7,6#5$4@3*2f1 Reasons Why Your Systems Are Critical

Fred Wilson blogged yesterday about his recent problems with American Express.

Last I checked there were 133 comments on his post. Fred is apparently not alone in his experiences with AmEx’s declining customer service standards. Things have fallen a long way since the days of Karl Malden.

The issues at American Express can be attributed to many well discussed macro-economic factors, none of which, as entrepreneurs, we can do much about.

But one particular comment on Fred’s post stood out to me as indicative of a deeper issue at AmEx. It’s an issue that I see most business owners fail to address until the problems are so deep rooted that there’s no viable solution.

Their information management systems.

Most entrepreneurs are in a hurry to put some foundations in place and get into business. If they hire great lawyers and accountants they get great operating agreements and financial reporting. If they don’t, they don’t. The rest they learn as they go.

But when it comes to managing the information around which their company operates, they often focus only on their current business needs. And almost not at all on what they might need five years later. As though thinking about it will jinx it. This happens all the time. Even among people paid to think ahead.

Remember the Millennium bug when the world's computers were supposed to come to a halt because most of their operating code had been written with two digit calendar years? After all, who could envision the world reaching the year 2000 all the way back in the uh, 1950s.

A version of this has affected American Express. In their case the issue is the account number structure they used in the 1970s. I’ve reprinted the comment added to Fred’s post this morning:

“I'd had an AmEx Platinum card for nearly 30 years, never missed a payment. Last year I wanted to arrange for the card account to be paid automatically from a bank account. AmEx said sorry, the auto-payment feature wasn't available for my card, even though the feature was offered on their website. I escalated through SEVEN layers of managers, being stone-walled at every level, until the highest VP finally told me that AmEx cards with older numbers were handled on a different computer system which couldn't be upgraded. My only option was to cancel my Platinum AmEx and open a new account, which would have a new number and be hosted on a newer computer system where auto-payment was available. This was so incredibly incompetent that he convinced me that it must be true.”

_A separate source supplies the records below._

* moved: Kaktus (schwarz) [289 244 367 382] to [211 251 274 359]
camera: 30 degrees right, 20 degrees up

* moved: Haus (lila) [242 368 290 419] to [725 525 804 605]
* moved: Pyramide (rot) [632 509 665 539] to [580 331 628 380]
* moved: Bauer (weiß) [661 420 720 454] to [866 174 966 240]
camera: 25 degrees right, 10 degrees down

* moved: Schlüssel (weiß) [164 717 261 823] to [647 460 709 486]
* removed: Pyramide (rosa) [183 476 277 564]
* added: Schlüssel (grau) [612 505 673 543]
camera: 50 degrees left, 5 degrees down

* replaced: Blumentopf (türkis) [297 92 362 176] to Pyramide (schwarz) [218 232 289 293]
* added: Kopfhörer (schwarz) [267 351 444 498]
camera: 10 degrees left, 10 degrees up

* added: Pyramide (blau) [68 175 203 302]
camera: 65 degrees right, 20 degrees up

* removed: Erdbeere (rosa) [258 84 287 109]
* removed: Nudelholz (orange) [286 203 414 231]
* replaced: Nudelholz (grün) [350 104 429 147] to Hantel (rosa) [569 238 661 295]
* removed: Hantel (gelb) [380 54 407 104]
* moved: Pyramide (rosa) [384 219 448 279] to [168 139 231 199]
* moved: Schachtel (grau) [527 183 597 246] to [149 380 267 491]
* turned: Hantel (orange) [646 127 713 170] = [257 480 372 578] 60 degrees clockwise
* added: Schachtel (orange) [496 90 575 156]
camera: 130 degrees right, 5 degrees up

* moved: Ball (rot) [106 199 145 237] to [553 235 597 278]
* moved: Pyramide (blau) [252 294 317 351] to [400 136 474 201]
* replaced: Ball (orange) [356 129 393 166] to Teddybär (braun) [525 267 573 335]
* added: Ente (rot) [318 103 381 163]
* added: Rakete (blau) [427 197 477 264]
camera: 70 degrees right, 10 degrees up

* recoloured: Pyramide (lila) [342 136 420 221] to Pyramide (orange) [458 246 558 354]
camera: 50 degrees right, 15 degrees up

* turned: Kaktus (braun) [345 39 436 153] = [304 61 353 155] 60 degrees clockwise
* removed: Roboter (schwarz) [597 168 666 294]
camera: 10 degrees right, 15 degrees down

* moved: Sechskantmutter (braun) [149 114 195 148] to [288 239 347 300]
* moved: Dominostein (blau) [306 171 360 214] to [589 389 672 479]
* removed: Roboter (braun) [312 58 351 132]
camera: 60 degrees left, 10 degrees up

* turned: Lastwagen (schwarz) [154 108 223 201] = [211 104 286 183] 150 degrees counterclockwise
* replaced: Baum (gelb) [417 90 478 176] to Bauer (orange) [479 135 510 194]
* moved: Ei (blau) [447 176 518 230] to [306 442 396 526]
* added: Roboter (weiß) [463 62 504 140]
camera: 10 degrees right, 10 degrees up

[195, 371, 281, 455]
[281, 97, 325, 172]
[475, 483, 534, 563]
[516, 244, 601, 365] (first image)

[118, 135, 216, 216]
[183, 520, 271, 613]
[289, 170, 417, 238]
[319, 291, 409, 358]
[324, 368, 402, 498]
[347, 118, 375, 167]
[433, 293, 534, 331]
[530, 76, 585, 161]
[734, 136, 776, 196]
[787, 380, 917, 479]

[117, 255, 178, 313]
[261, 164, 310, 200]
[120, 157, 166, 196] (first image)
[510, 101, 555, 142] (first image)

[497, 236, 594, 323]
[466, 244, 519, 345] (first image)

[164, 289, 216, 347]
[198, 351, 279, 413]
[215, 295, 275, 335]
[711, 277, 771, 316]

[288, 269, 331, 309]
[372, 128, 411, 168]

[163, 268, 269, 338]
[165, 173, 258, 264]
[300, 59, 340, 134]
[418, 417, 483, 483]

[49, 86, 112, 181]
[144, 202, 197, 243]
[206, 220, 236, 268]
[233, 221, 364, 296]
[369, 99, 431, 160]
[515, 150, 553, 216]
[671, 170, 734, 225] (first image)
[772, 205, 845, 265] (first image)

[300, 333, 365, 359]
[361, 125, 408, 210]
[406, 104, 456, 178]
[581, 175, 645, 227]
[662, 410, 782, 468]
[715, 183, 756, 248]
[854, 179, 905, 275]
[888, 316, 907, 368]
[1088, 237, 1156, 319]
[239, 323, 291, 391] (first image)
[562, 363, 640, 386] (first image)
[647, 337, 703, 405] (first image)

The issue, of course, is not that American Express physically can’t transfer the data. It’s that they feel that the cost of translating and transferring it to the new systems is cost prohibitive to them.

Even if we forgive them the limitations of their early account numbering system as a result of unforeseeable technological evolution, they’ve compounded the mistake at least twice more - each time exponentially.

The first, by deciding not to perform a comprehensive system upgrade of all their customers when the new system was implemented. The second, by deciding to then highlight the inadequacy of their original planning by offering their new customers better service than the original card members.


Offering your oldest customers less service than your newest is a quick way to making sure your newest become your oldest really fast.

Ultimately, the random, volatile behavior of their customer service department is more indicative of the lack of trust they have in their own philosophy, their systems and ultimately themselves.

If you want your business to last you have to build it to last. If you design a spectacular house and then run the plumbing through cardboard tubes, eventually the Fed Ex guy is going to find water coming through the front door.

Companies work the same way. The outward face of a company is always a reflection of its inner workings. And no amount of customer service training can hide a badly built business.

So take a look at your information systems and think hard about whether they’re built to support your company’s best case scenario ten years from now.

If they’re not, you’re just planning for failure.